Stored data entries
*-*-*

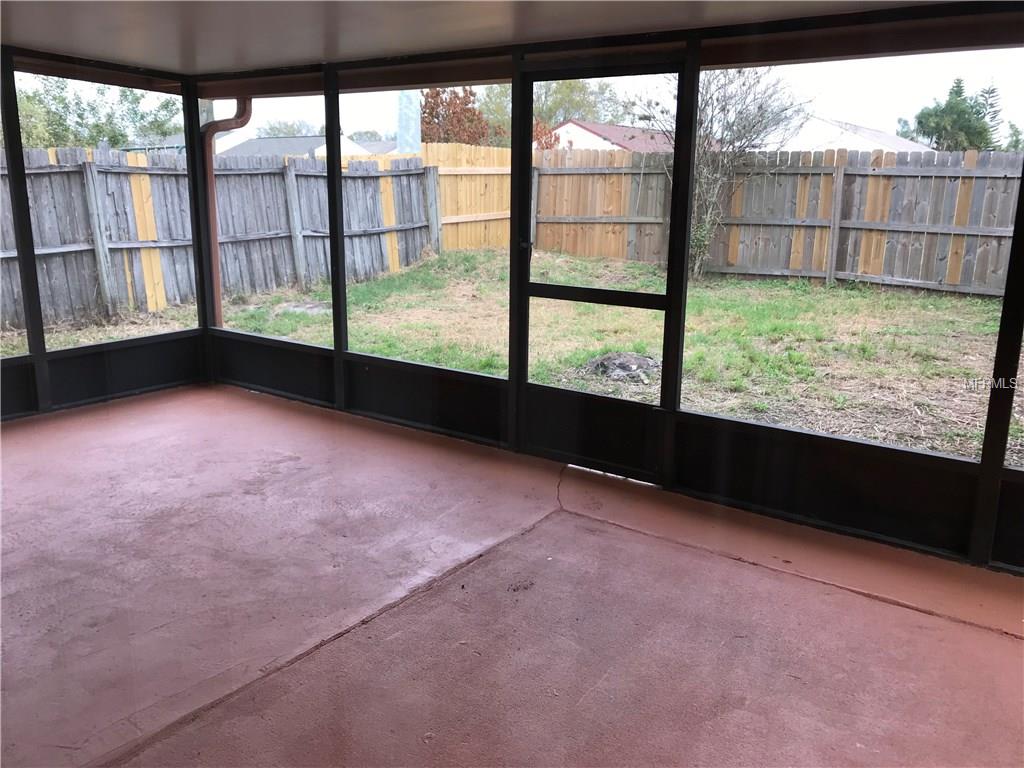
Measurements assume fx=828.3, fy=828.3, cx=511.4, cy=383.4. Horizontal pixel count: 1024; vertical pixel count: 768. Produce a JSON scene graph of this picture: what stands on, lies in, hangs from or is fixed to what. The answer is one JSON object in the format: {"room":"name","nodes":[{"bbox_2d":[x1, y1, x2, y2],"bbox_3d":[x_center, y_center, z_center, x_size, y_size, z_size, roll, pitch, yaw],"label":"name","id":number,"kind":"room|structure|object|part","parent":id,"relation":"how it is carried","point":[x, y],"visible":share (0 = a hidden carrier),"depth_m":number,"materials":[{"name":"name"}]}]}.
{"room":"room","nodes":[
{"label":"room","id":0,"kind":"room"},
{"bbox_2d":[0,47,206,421],"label":"left screen wall","id":1,"kind":"structure","parent":0,"point":[73,399],"depth_m":5.38,"materials":[{"name":"black paint"}]},
{"bbox_2d":[0,77,28,352],"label":"screen window","id":2,"kind":"structure","parent":1,"relation":"in","point":[1,119],"depth_m":4.93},
{"bbox_2d":[14,68,197,347],"bbox_3d":[-2.658,-1.144,5.530,0.051,1.684,1.197,10,16,35],"label":"screen window","id":3,"kind":"structure","parent":1,"relation":"in","point":[160,93],"depth_m":5.49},
{"bbox_2d":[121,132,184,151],"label":"house","id":4,"kind":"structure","parent":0,"point":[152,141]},
{"bbox_2d":[199,98,251,326],"bbox_3d":[-2.126,-1.383,6.142,0.309,2.050,0.293,10,16,35],"label":"downspout","id":5,"kind":"object","parent":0,"point":[213,216],"visible":0.54,"depth_m":6.13,"materials":[{"name":"brown metal"}]},
{"bbox_2d":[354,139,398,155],"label":"house","id":6,"kind":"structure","parent":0,"point":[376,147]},
{"bbox_2d":[0,0,963,76],"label":"ceiling","id":7,"kind":"structure","parent":0,"point":[499,39],"depth_m":3.59,"materials":[{"name":"paint"}]},
{"bbox_2d":[0,385,1022,767],"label":"floor","id":8,"kind":"structure","parent":0,"point":[955,624],"depth_m":2.85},
{"bbox_2d":[215,10,1023,579],"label":"screen wall","id":9,"kind":"structure","parent":0,"point":[344,368],"depth_m":3.77,"materials":[{"name":"black metal"}]},
{"bbox_2d":[205,92,329,339],"bbox_3d":[-1.635,-1.135,5.595,1.266,1.629,0.054,10,16,35],"label":"screen window","id":10,"kind":"structure","parent":9,"relation":"in","point":[293,108],"depth_m":5.54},
{"bbox_2d":[340,79,509,374],"bbox_3d":[-0.508,-0.890,4.726,1.298,1.629,0.047,10,16,35],"label":"screen window","id":11,"kind":"structure","parent":9,"relation":"in","point":[344,117],"depth_m":4.77,"materials":[{"name":"clear"}]},
{"bbox_2d":[516,56,688,478],"bbox_3d":[0.412,-0.490,4.121,0.913,2.001,0.115,10,16,35],"label":"screen door","id":12,"kind":"structure","parent":9,"relation":"in","point":[531,78],"depth_m":4.22,"materials":[{"name":"black metal"}]},
{"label":"screen panel","id":13,"kind":"part","parent":12,"relation":"part of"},
{"bbox_2d":[690,51,1022,462],"bbox_3d":[1.364,-0.548,3.470,1.308,1.568,0.055,10,16,35],"label":"screen window","id":14,"kind":"structure","parent":9,"relation":"in","point":[916,63],"depth_m":3.39,"materials":[{"name":"clear"}]},
{"label":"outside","id":15,"kind":"structure","parent":0,"visible":0},
{"bbox_2d":[218,135,372,161],"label":"house","id":16,"kind":"structure","parent":15,"point":[285,140],"materials":[{"name":"grey"}]},
{"bbox_2d":[0,243,1022,464],"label":"lawn","id":17,"kind":"structure","parent":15,"point":[605,349],"materials":[{"name":"green plant"}]},
{"bbox_2d":[0,146,436,334],"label":"wooden fence","id":18,"kind":"object","parent":17,"relation":"on","point":[134,158],"visible":0.73,"depth_m":10.27,"materials":[{"name":"grey wood"}]},
{"bbox_2d":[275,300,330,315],"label":"dirt patch","id":19,"kind":"object","parent":17,"relation":"on","point":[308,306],"visible":0.59,"depth_m":9.69,"materials":[{"name":"grey"}]},
{"bbox_2d":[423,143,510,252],"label":"wooden fence","id":20,"kind":"object","parent":17,"relation":"on","point":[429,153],"visible":0.57,"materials":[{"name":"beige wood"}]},
{"bbox_2d":[584,351,658,382],"bbox_3d":[0.956,-0.153,6.996,0.810,0.195,0.786,10,16,35],"label":"dirt mound","id":21,"kind":"object","parent":17,"relation":"on","point":[641,360],"visible":0.75,"depth_m":6.83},
{"bbox_2d":[663,64,810,281],"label":"bare tree","id":22,"kind":"object","parent":17,"relation":"on","point":[707,222],"visible":0.68,"materials":[{"name":"plant"}]},
{"bbox_2d":[526,147,1021,296],"bbox_3d":[6.195,-2.034,10.588,15.759,1.899,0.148,10,16,35],"label":"wooden fence","id":23,"kind":"object","parent":17,"relation":"on","point":[819,263],"visible":0.71,"depth_m":11.97,"materials":[{"name":"brown wood"}]},
{"bbox_2d":[547,119,676,153],"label":"house","id":24,"kind":"structure","parent":15,"point":[588,134],"materials":[{"name":"white paint"}]},
{"bbox_2d":[784,117,933,153],"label":"house","id":25,"kind":"structure","parent":15,"point":[878,134],"materials":[{"name":"white paint"}]},
{"label":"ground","id":26,"kind":"structure","parent":15,"visible":0},
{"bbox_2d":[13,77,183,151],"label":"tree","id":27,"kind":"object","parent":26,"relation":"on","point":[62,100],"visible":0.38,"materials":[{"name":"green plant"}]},
{"bbox_2d":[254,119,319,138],"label":"tree","id":28,"kind":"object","parent":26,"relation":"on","point":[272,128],"visible":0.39,"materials":[{"name":"green plant"}]},
{"bbox_2d":[396,90,421,154],"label":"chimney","id":29,"kind":"object","parent":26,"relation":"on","point":[399,130],"visible":0.33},
{"bbox_2d":[418,87,490,145],"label":"tree","id":30,"kind":"object","parent":26,"relation":"on","point":[435,95],"visible":0.49,"materials":[{"name":"plant"}]},
{"bbox_2d":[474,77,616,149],"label":"tree","id":31,"kind":"object","parent":26,"relation":"on","point":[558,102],"visible":0.31,"materials":[{"name":"green plant"}]},
{"bbox_2d":[912,76,1003,151],"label":"evergreen tree","id":32,"kind":"object","parent":26,"relation":"on","point":[959,95],"visible":0.53,"materials":[{"name":"green plant"}]},
{"bbox_2d":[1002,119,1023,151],"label":"tree","id":33,"kind":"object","parent":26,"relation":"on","point":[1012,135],"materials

*-*-*

* EXERCISE DETAILS: Each entry above has to be set down again verbatim, except for its pictures.

* SOLUTION:
Measurements assume fx=828.3, fy=828.3, cx=511.4, cy=383.4. Horizontal pixel count: 1024; vertical pixel count: 768. Produce a JSON scene graph of this picture: what stands on, lies in, hangs from or is fixed to what. The answer is one JSON object in the format: {"room":"name","nodes":[{"bbox_2d":[x1, y1, x2, y2],"bbox_3d":[x_center, y_center, z_center, x_size, y_size, z_size, roll, pitch, yaw],"label":"name","id":number,"kind":"room|structure|object|part","parent":id,"relation":"how it is carried","point":[x, y],"visible":share (0 = a hidden carrier),"depth_m":number,"materials":[{"name":"name"}]}]}.
{"room":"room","nodes":[
{"label":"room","id":0,"kind":"room"},
{"bbox_2d":[0,47,206,421],"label":"left screen wall","id":1,"kind":"structure","parent":0,"point":[73,399],"depth_m":5.38,"materials":[{"name":"black paint"}]},
{"bbox_2d":[0,77,28,352],"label":"screen window","id":2,"kind":"structure","parent":1,"relation":"in","point":[1,119],"depth_m":4.93},
{"bbox_2d":[14,68,197,347],"bbox_3d":[-2.658,-1.144,5.530,0.051,1.684,1.197,10,16,35],"label":"screen window","id":3,"kind":"structure","parent":1,"relation":"in","point":[160,93],"depth_m":5.49},
{"bbox_2d":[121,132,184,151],"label":"house","id":4,"kind":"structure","parent":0,"point":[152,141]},
{"bbox_2d":[199,98,251,326],"bbox_3d":[-2.126,-1.383,6.142,0.309,2.050,0.293,10,16,35],"label":"downspout","id":5,"kind":"object","parent":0,"point":[213,216],"visible":0.54,"depth_m":6.13,"materials":[{"name":"brown metal"}]},
{"bbox_2d":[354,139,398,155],"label":"house","id":6,"kind":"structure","parent":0,"point":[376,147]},
{"bbox_2d":[0,0,963,76],"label":"ceiling","id":7,"kind":"structure","parent":0,"point":[499,39],"depth_m":3.59,"materials":[{"name":"paint"}]},
{"bbox_2d":[0,385,1022,767],"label":"floor","id":8,"kind":"structure","parent":0,"point":[955,624],"depth_m":2.85},
{"bbox_2d":[215,10,1023,579],"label":"screen wall","id":9,"kind":"structure","parent":0,"point":[344,368],"depth_m":3.77,"materials":[{"name":"black metal"}]},
{"bbox_2d":[205,92,329,339],"bbox_3d":[-1.635,-1.135,5.595,1.266,1.629,0.054,10,16,35],"label":"screen window","id":10,"kind":"structure","parent":9,"relation":"in","point":[293,108],"depth_m":5.54},
{"bbox_2d":[340,79,509,374],"bbox_3d":[-0.508,-0.890,4.726,1.298,1.629,0.047,10,16,35],"label":"screen window","id":11,"kind":"structure","parent":9,"relation":"in","point":[344,117],"depth_m":4.77,"materials":[{"name":"clear"}]},
{"bbox_2d":[516,56,688,478],"bbox_3d":[0.412,-0.490,4.121,0.913,2.001,0.115,10,16,35],"label":"screen door","id":12,"kind":"structure","parent":9,"relation":"in","point":[531,78],"depth_m":4.22,"materials":[{"name":"black metal"}]},
{"label":"screen panel","id":13,"kind":"part","parent":12,"relation":"part of"},
{"bbox_2d":[690,51,1022,462],"bbox_3d":[1.364,-0.548,3.470,1.308,1.568,0.055,10,16,35],"label":"screen window","id":14,"kind":"structure","parent":9,"relation":"in","point":[916,63],"depth_m":3.39,"materials":[{"name":"clear"}]},
{"label":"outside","id":15,"kind":"structure","parent":0,"visible":0},
{"bbox_2d":[218,135,372,161],"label":"house","id":16,"kind":"structure","parent":15,"point":[285,140],"materials":[{"name":"grey"}]},
{"bbox_2d":[0,243,1022,464],"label":"lawn","id":17,"kind":"structure","parent":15,"point":[605,349],"materials":[{"name":"green plant"}]},
{"bbox_2d":[0,146,436,334],"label":"wooden fence","id":18,"kind":"object","parent":17,"relation":"on","point":[134,158],"visible":0.73,"depth_m":10.27,"materials":[{"name":"grey wood"}]},
{"bbox_2d":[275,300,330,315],"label":"dirt patch","id":19,"kind":"object","parent":17,"relation":"on","point":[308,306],"visible":0.59,"depth_m":9.69,"materials":[{"name":"grey"}]},
{"bbox_2d":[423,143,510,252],"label":"wooden fence","id":20,"kind":"object","parent":17,"relation":"on","point":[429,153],"visible":0.57,"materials":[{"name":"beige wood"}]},
{"bbox_2d":[584,351,658,382],"bbox_3d":[0.956,-0.153,6.996,0.810,0.195,0.786,10,16,35],"label":"dirt mound","id":21,"kind":"object","parent":17,"relation":"on","point":[641,360],"visible":0.75,"depth_m":6.83},
{"bbox_2d":[663,64,810,281],"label":"bare tree","id":22,"kind":"object","parent":17,"relation":"on","point":[707,222],"visible":0.68,"materials":[{"name":"plant"}]},
{"bbox_2d":[526,147,1021,296],"bbox_3d":[6.195,-2.034,10.588,15.759,1.899,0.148,10,16,35],"label":"wooden fence","id":23,"kind":"object","parent":17,"relation":"on","point":[819,263],"visible":0.71,"depth_m":11.97,"materials":[{"name":"brown wood"}]},
{"bbox_2d":[547,119,676,153],"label":"house","id":24,"kind":"structure","parent":15,"point":[588,134],"materials":[{"name":"white paint"}]},
{"bbox_2d":[784,117,933,153],"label":"house","id":25,"kind":"structure","parent":15,"point":[878,134],"materials":[{"name":"white paint"}]},
{"label":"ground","id":26,"kind":"structure","parent":15,"visible":0},
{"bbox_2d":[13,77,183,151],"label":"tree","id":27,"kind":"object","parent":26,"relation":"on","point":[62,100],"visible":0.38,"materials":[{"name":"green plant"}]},
{"bbox_2d":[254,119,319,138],"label":"tree","id":28,"kind":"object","parent":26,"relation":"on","point":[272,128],"visible":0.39,"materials":[{"name":"green plant"}]},
{"bbox_2d":[396,90,421,154],"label":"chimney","id":29,"kind":"object","parent":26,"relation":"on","point":[399,130],"visible":0.33},
{"bbox_2d":[418,87,490,145],"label":"tree","id":30,"kind":"object","parent":26,"relation":"on","point":[435,95],"visible":0.49,"materials":[{"name":"plant"}]},
{"bbox_2d":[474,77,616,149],"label":"tree","id":31,"kind":"object","parent":26,"relation":"on","point":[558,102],"visible":0.31,"materials":[{"name":"green plant"}]},
{"bbox_2d":[912,76,1003,151],"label":"evergreen tree","id":32,"kind":"object","parent":26,"relation":"on","point":[959,95],"visible":0.53,"materials":[{"name":"green plant"}]},
{"bbox_2d":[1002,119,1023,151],"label":"tree","id":33,"kind":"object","parent":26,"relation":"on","point":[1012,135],"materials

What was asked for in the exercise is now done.